— Begin Passage shown —
21 of 22 people found the following review helpful:
5.0 out of 5 stars Re-read it!, July 13, 2004
By Zafiro Blue (St. Louis, Missouri) - See all my reviews
First of all - don't read this if you haven't read either "The Book of Laughter and Forgetting" or "The Unbearable Lightness of Being." "Immortality" is more difficult than both of them and should therefore be read later; but not only that, the allusions to some of Kundera's earlier ideas (the border, the unbearable lightness of being) will missed if you read this first.

Second - how much you put into will be how much you get. Don't read this as a novel; read it as a treasure buried under 350 pages of prose - you'll find many nuggets, but it will take work to grasp them and they won't combine to form a fully-formed unified slab of gold.

Third - it's not really about immortality. It's about life, existence, and so on - the essential human themes.
— End Passage shown —
## [Exercise requirements]
**a)** Copy from the review the passage between "21 of 22 people" and "slab of gold.", inclusive.
**b)** Which book titles appear in quotation marks in the review? List every one.
You won't need the items for this.
— Begin Data section —
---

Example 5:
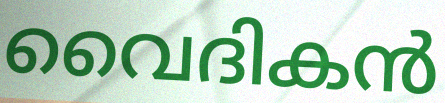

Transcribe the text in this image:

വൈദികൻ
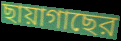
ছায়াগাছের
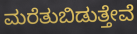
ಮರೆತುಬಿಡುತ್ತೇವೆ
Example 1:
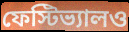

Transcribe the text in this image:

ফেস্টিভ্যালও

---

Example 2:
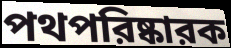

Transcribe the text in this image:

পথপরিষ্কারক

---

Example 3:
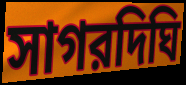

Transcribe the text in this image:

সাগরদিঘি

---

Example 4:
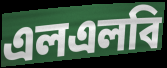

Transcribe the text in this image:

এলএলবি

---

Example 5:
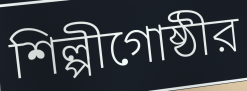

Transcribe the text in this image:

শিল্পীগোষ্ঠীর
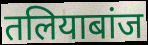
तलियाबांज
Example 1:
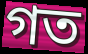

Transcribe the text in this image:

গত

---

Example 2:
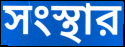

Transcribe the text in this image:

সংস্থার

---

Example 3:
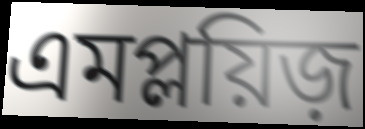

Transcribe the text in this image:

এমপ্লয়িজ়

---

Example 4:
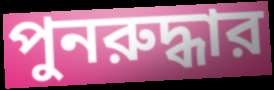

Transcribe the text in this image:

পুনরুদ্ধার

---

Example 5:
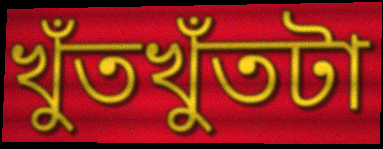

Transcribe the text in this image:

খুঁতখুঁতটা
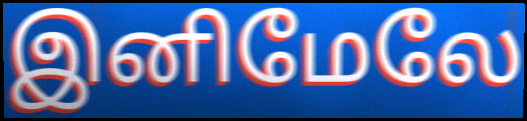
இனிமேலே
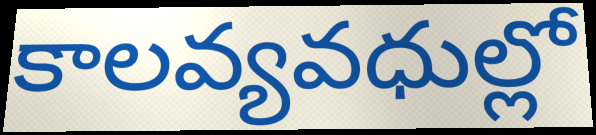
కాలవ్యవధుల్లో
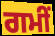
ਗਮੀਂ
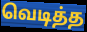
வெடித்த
— End Data section —
## [Results of the exercise]
**a)**
21 of 22 people found the following review helpful:
5.0 out of 5 stars Re-read it!, July 13, 2004
By Zafiro Blue (St. Louis, Missouri) - See all my reviews
First of all - don't read this if you haven't read either "The Book of Laughter and Forgetting" or "The Unbearable Lightness of Being." "Immortality" is more difficult than both of them and should therefore be read later; but not only that, the allusions to some of Kundera's earlier ideas (the border, the unbearable lightness of being) will missed if you read this first.

Second - how much you put into will be how much you get. Don't read this as a novel; read it as a treasure buried under 350 pages of prose - you'll find many nuggets, but it will take work to grasp them and they won't combine to form a fully-formed unified slab of gold.

**b)**
- The Book of Laughter and Forgetting
- The Unbearable Lightness of Being
- Immortality